** Estratto scelto **
Nel caso dei lavoratori dell’area a freddo, l’automatismo instauratosi tra i provvedimenti giudiziari di novembre, arresti e sequestro del materiale, con il ricorso alla cassa integrazione, ha fatto pensare all’eterno ritorno del “ricatto occupazionale”. A rendere amare le feste degli operai, alla fine di un difficile 2012, c’è stato il ritardo nel pagamento delle tredicesime. I sindacati dei metalmeccanici, FIOM CGIL, FIM CISL e UILM, temono un aumento e non una diminuzione dell’utilizzo degli ammortizzatori sociali.

La Regione Puglia non ha voluto finanziare quel pezzo di cassa integrazione chiesta in deroga, perché già utilizzata, per 1.400 lavoratori. Non ci sono risorse per ricorrere ancora alla cassa in decine di aziende dell’appalto siderurgico e un migliaio di lavoratori si trovano già vicini al licenziamento. Molti operai pensano a un futuro lontano dall’ILVA, lontano da Taranto o dai centri pugliesi, lucani, calabresi dai quali ogni giorno si muovono per raggiungere la fabbrica.

Si è riaperta anche la delicata questione della sicurezza sul lavoro, dopo gli incidenti mortali del 30 ottobre e del 28 novembre, nei quali sono morti due lavoratori nel reparto movimentazione ferroviaria e negli impianti marittimi. In particolare, al reparto “Mof” i dipendenti rifiutano di lavorare, senza avere al proprio fianco un collega nel trasporto dei materiali sui “treni” dell’ILVA. E ci sono state molte contestazioni disciplinari.

** Dati archiviati **
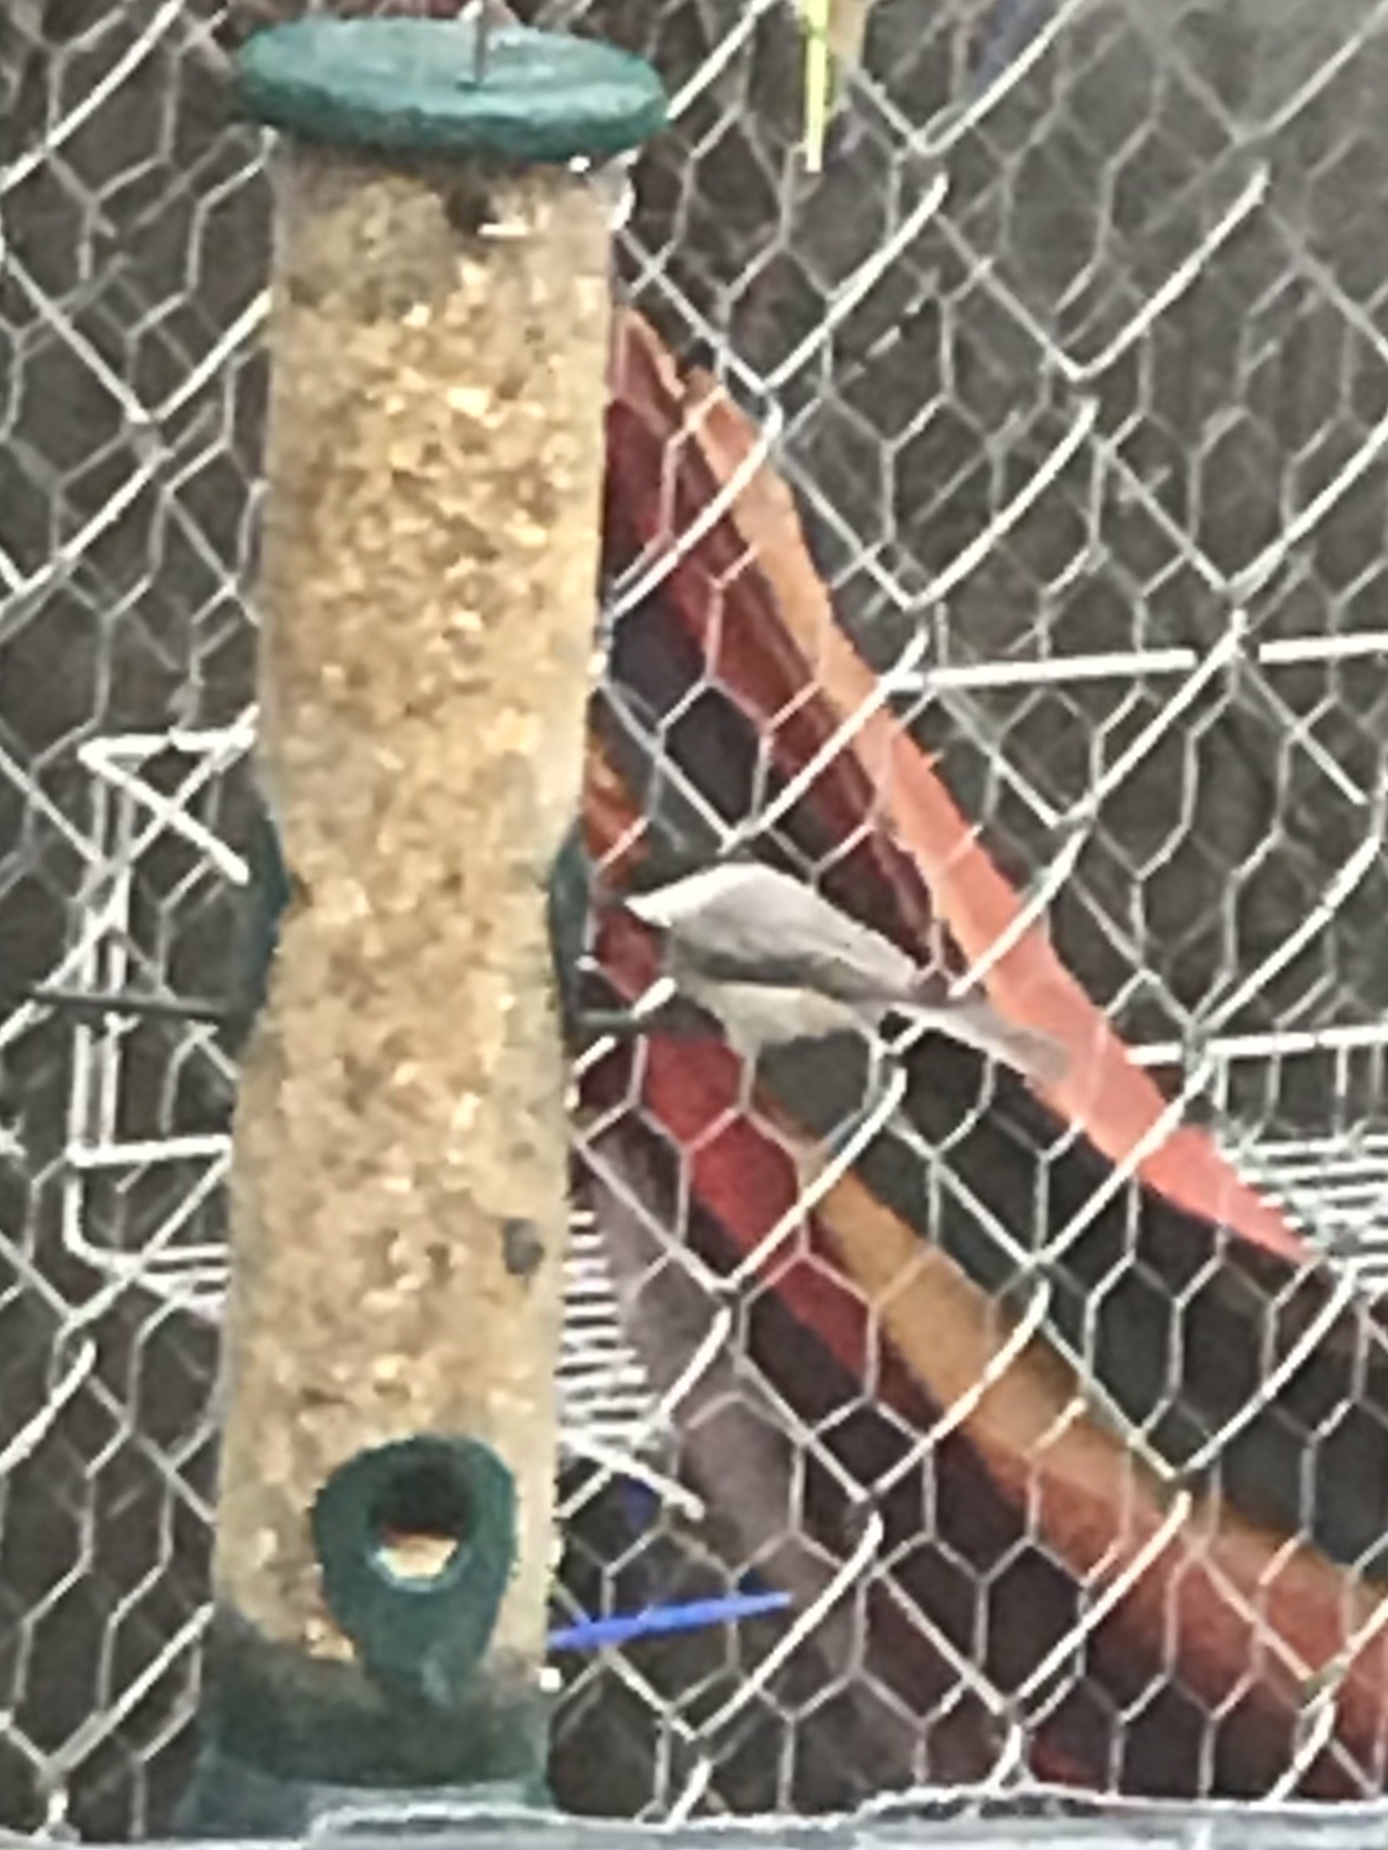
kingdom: Animalia
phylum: Chordata
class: Aves
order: Passeriformes
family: Paridae
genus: Poecile
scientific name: Poecile carolinensis
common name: Carolina chickadee
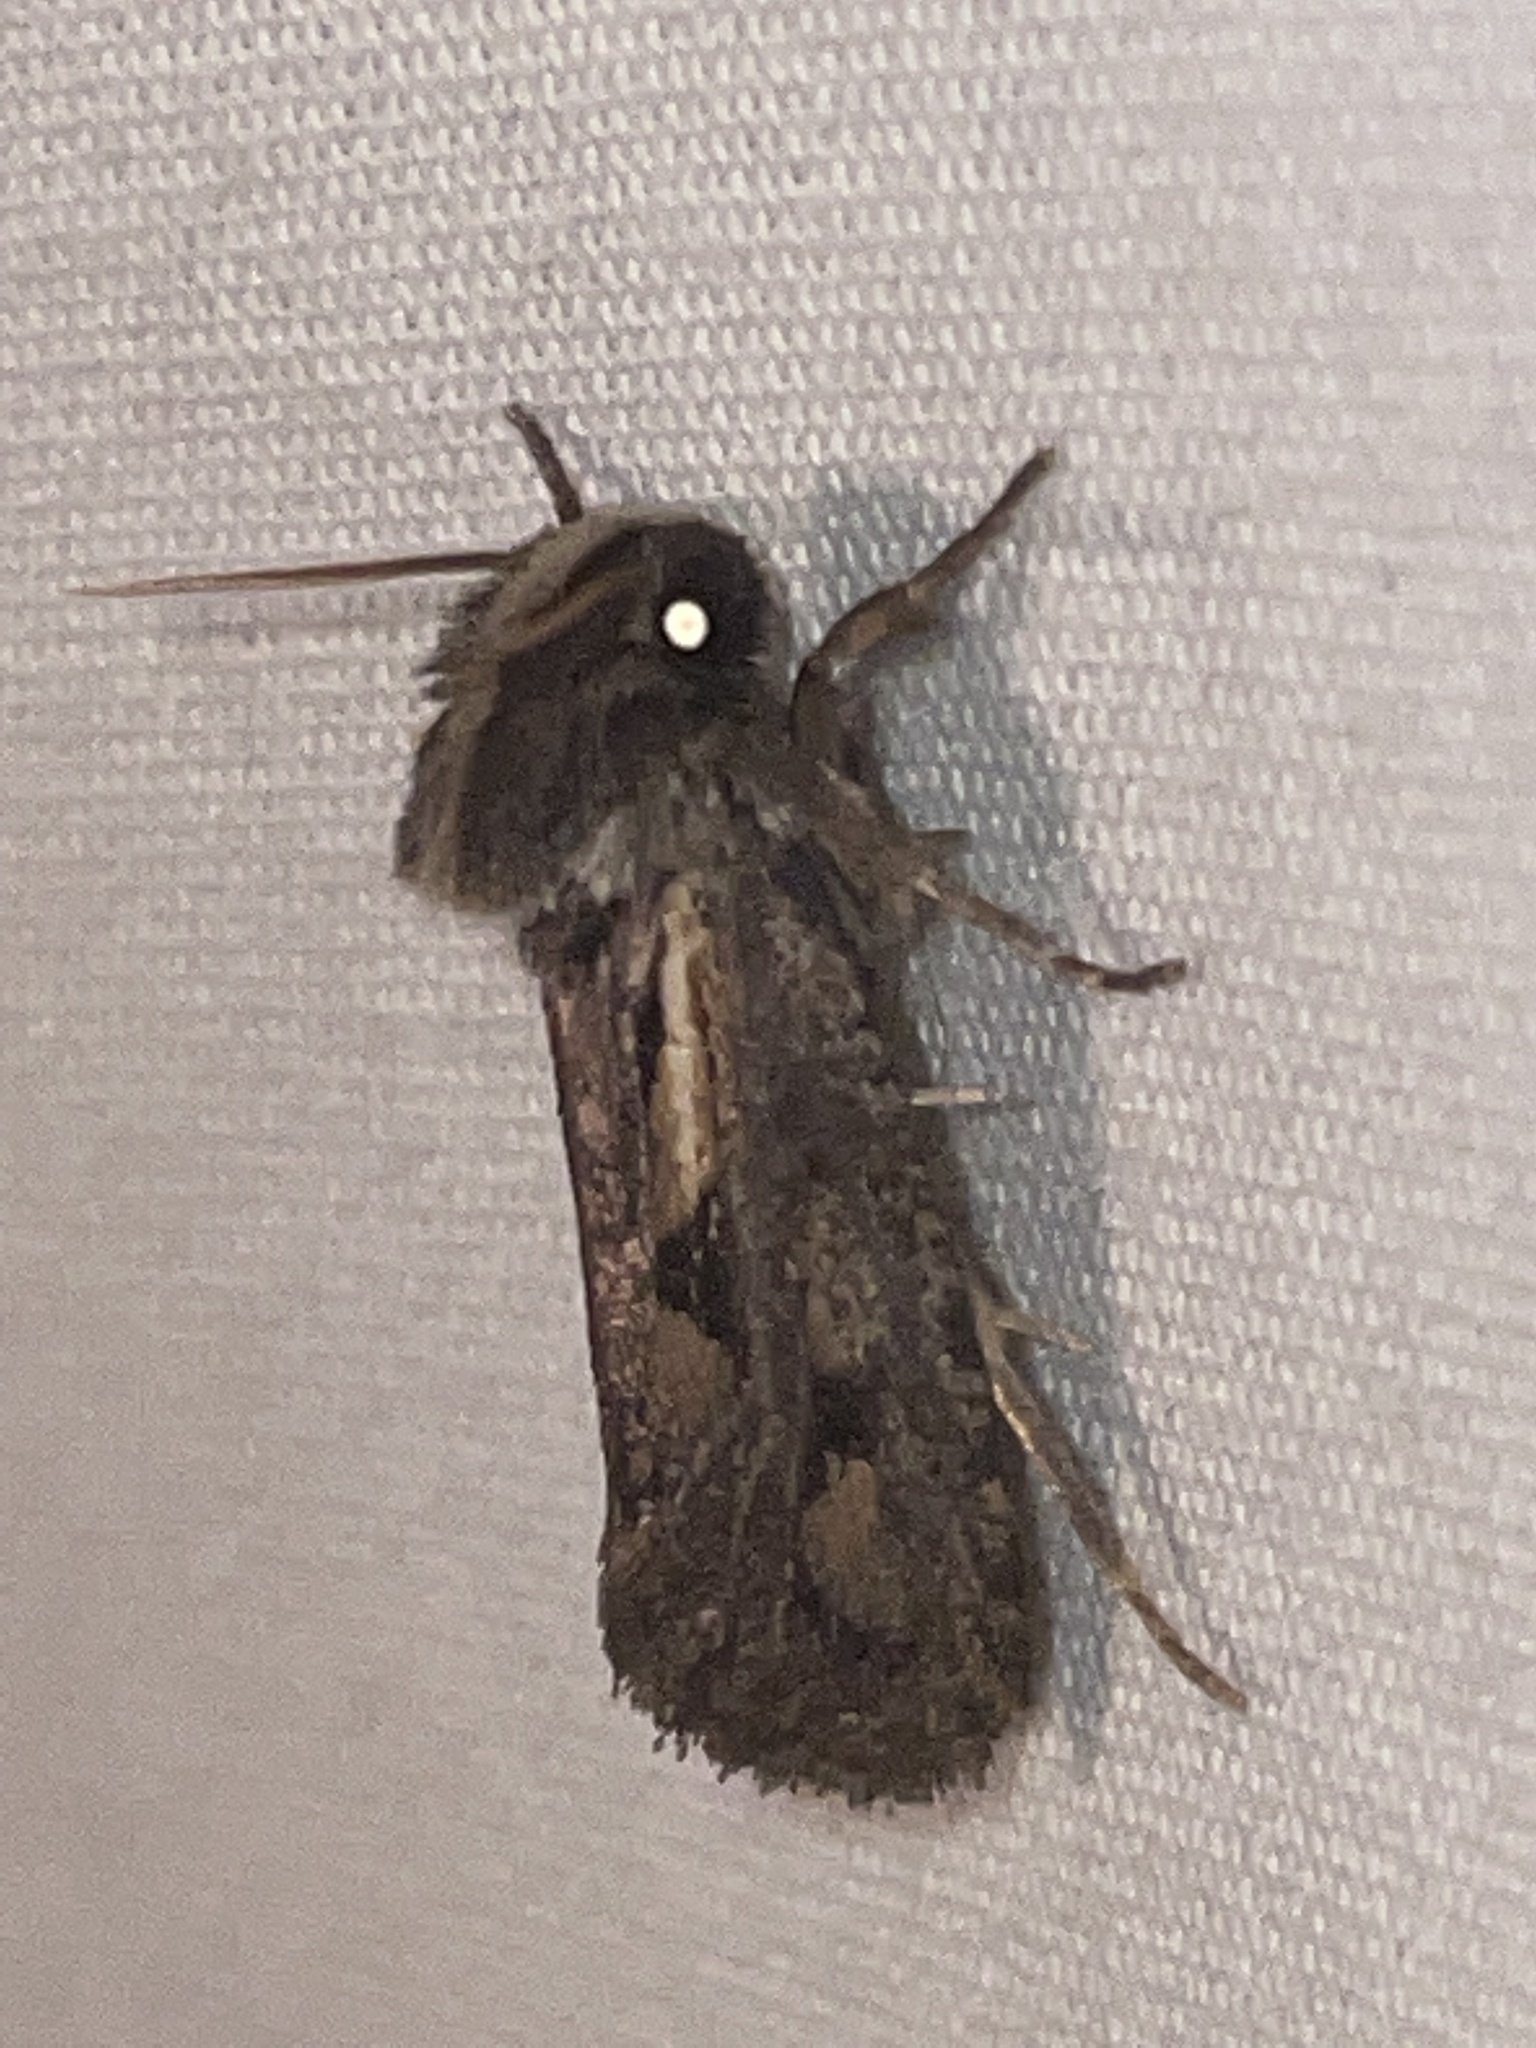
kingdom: Animalia
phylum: Arthropoda
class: Insecta
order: Lepidoptera
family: Tineidae
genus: Acrolophus
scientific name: Acrolophus popeanella
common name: Clemens' grass tubeworm moth
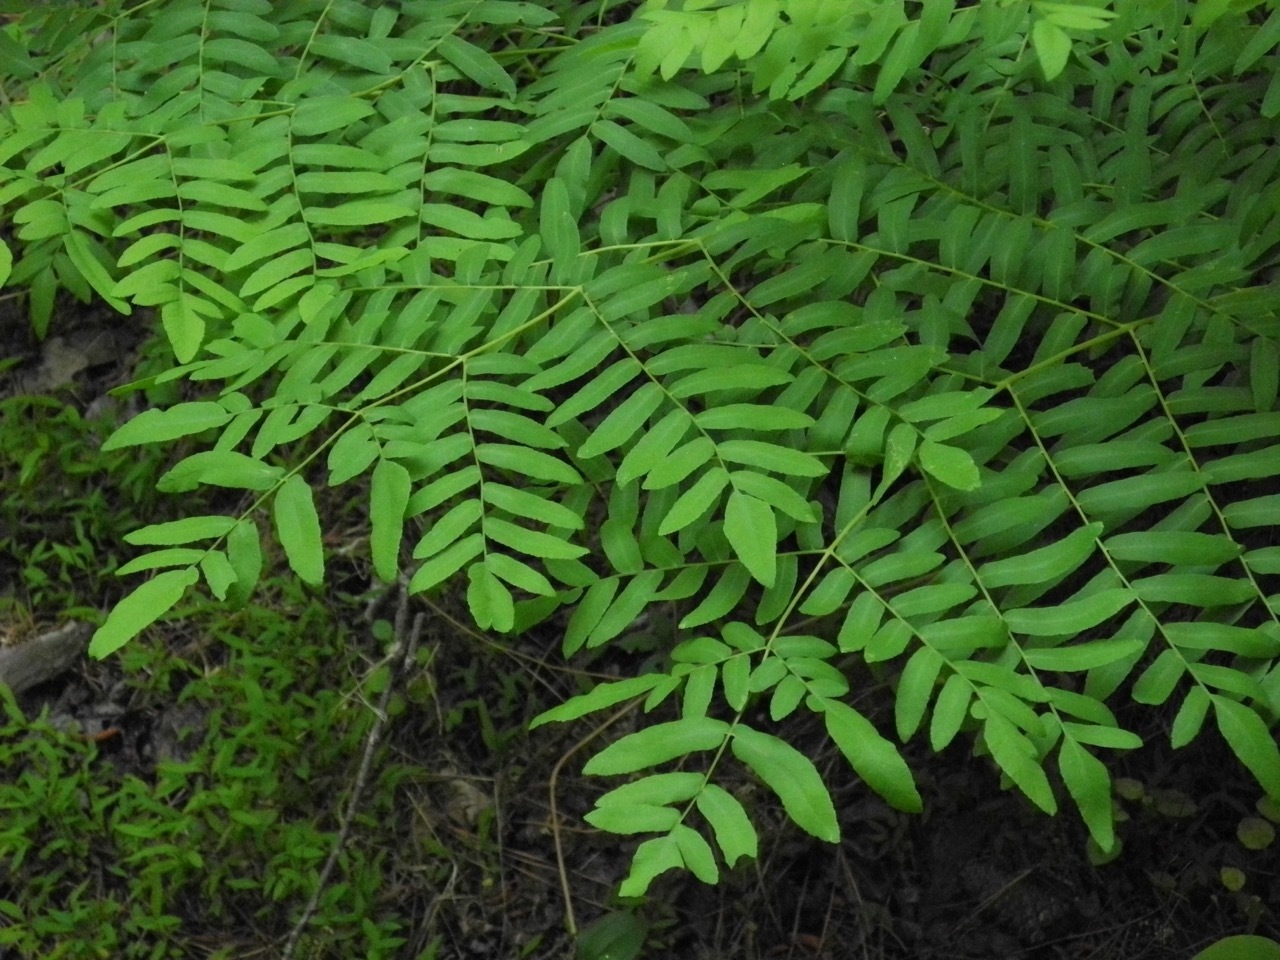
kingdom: Plantae
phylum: Tracheophyta
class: Polypodiopsida
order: Osmundales
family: Osmundaceae
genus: Osmunda
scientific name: Osmunda spectabilis
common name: American royal fern
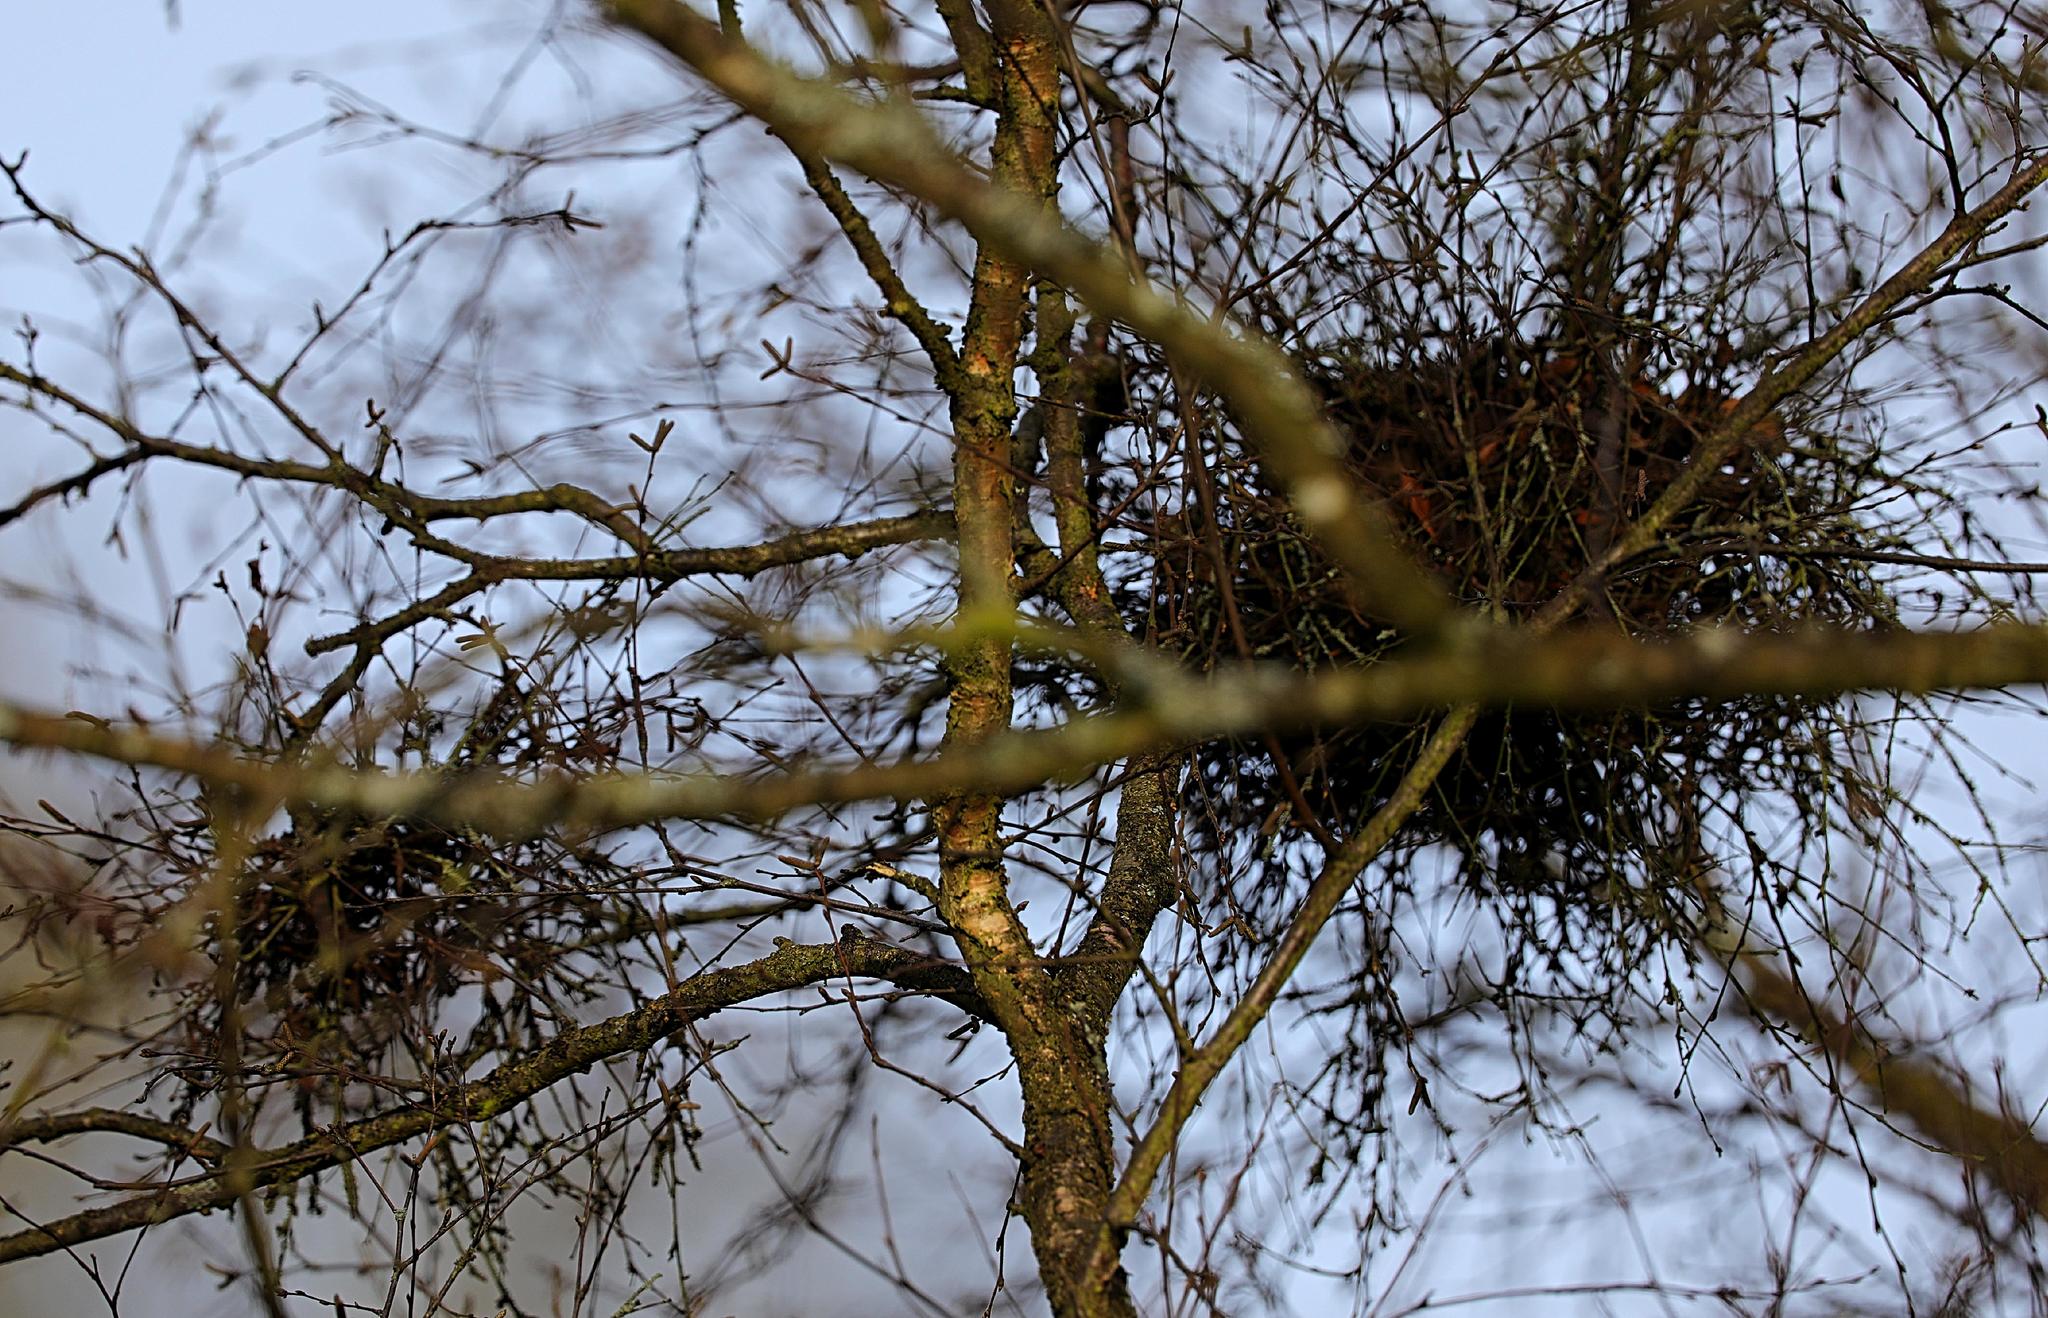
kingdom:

** Requisiti **
a. Nell'estratto sull'ILVA, per quale motivo la Regione Puglia si è rifiutata di finanziare la cassa integrazione in deroga per 1.400 lavoratori?
b. Trascrivi dall'estratto sull'ILVA il passo che parte da "La Regione Puglia" e arriva fino a "raggiungere la fabbrica.".

** Risposte per compito **
a. Perché quella parte di cassa integrazione in deroga era già stata utilizzata.

b.
La Regione Puglia non ha voluto finanziare quel pezzo di cassa integrazione chiesta in deroga, perché già utilizzata, per 1.400 lavoratori. Non ci sono risorse per ricorrere ancora alla cassa in decine di aziende dell’appalto siderurgico e un migliaio di lavoratori si trovano già vicini al licenziamento. Molti operai pensano a un futuro lontano dall’ILVA, lontano da Taranto o dai centri pugliesi, lucani, calabresi dai quali ogni giorno si muovono per raggiungere la fabbrica.